** Opening Given records block **

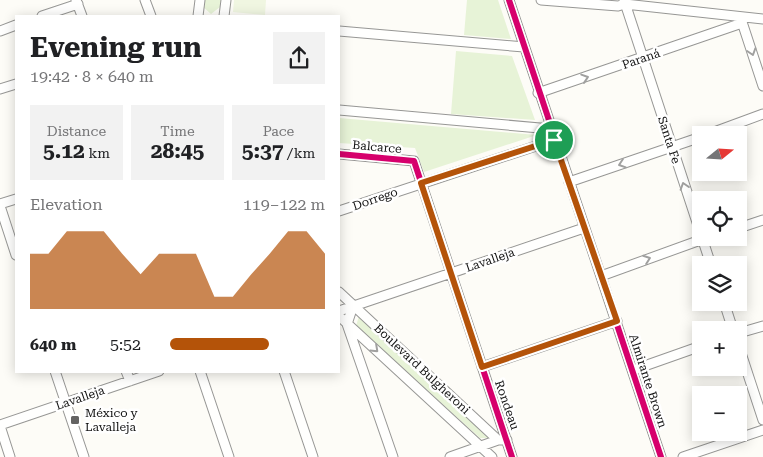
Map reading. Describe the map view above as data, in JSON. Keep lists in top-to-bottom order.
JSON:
{
  "streets": {
    "street": [
      "Paraná",
      "Santa Fe",
      "Balcarce",
      "Dorrego",
      "Lavalleja",
      "Boulevard Bulgheroni",
      "Almirante Brown",
      "Rondeau"
    ]
  },
  "crossings": [
    ["Paraná", "Santa Fe"],
    ["Paraná", "Almirante Brown"],
    ["Balcarce", "Rondeau"],
    ["Dorrego", "Almirante Brown"],
    ["Dorrego", "Rondeau"],
    ["Lavalleja", "Boulevard Bulgheroni"],
    ["Lavalleja", "Almirante Brown"],
    ["Lavalleja", "Rondeau"],
    ["Boulevard Bulgheroni", "Rondeau"]
  ],
  "places": {
    "transit": ["México y Lavalleja"]
  },
  "north": "right",
  "page": {
    "heading": ["Evening run", "19:42 · 8 × 640 m"],
    "stats": [
      ["Distance", "5.12 km"],
      ["Time", "28:45"],
      ["Pace", "5:37 /km"]
    ],
    "map_buttons": ["+", "−"],
    "chart": ["Elevation", "119–122 m"],
    "list": [
      {
        "name": "640 m",
        "note": "5:52"
      }
    ]
  }
}
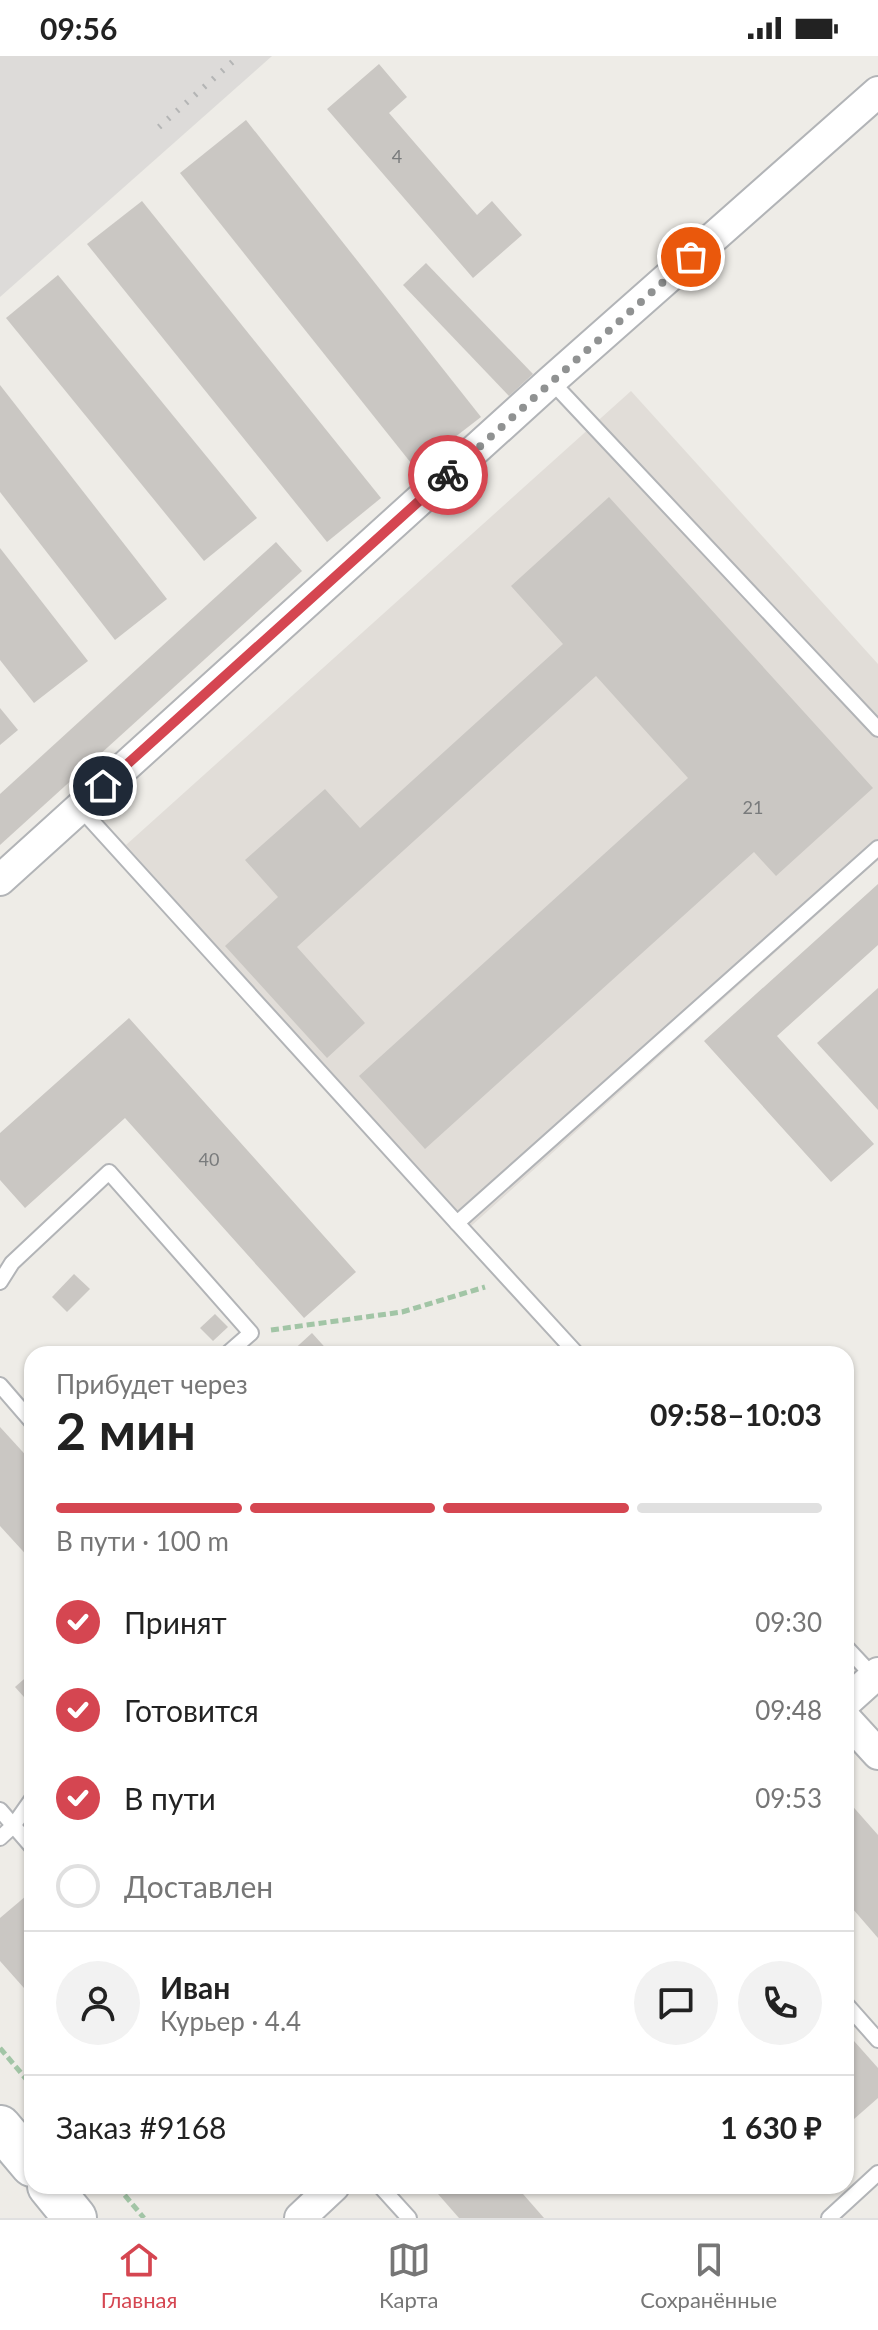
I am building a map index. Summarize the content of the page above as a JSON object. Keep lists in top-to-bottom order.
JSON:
{
  "house_numbers": ["4", "21", "40"],
  "page": {
    "status": "09:56",
    "heading": ["2 мин", "Прибудет через", "09:58–10:03"],
    "panel": [
      "Иван",
      "Курьер · 4.4",
      "Заказ #9168",
      "1 630 ₽"
    ],
    "bar": "В пути · 100 m",
    "list": [
      ["Принят", "09:30"],
      ["Готовится", "09:48"],
      ["В пути", "09:53"],
      "Доставлен"
    ],
    "tabs": ["Главная", "Карта", "Сохранённые"]
  }
}
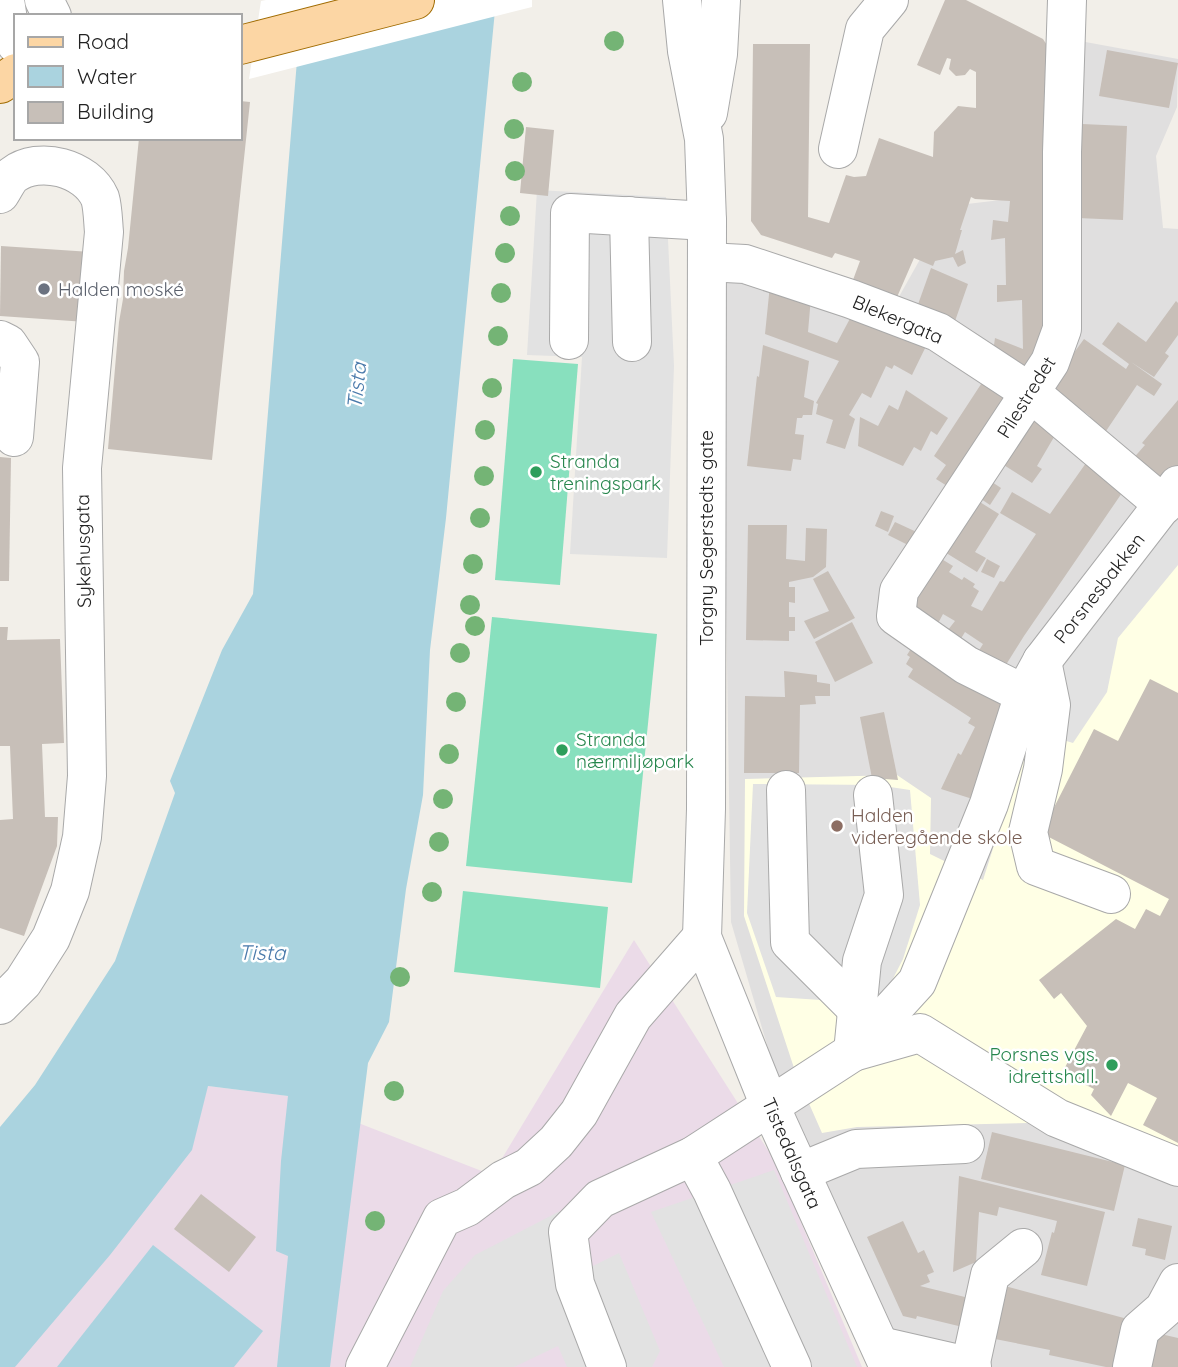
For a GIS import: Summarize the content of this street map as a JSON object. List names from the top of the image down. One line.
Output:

** Closing Given records block **

### [Requirement]
Only a number is wanted here: the tally of lines in the entries that include the word "above".

### [Written response]
2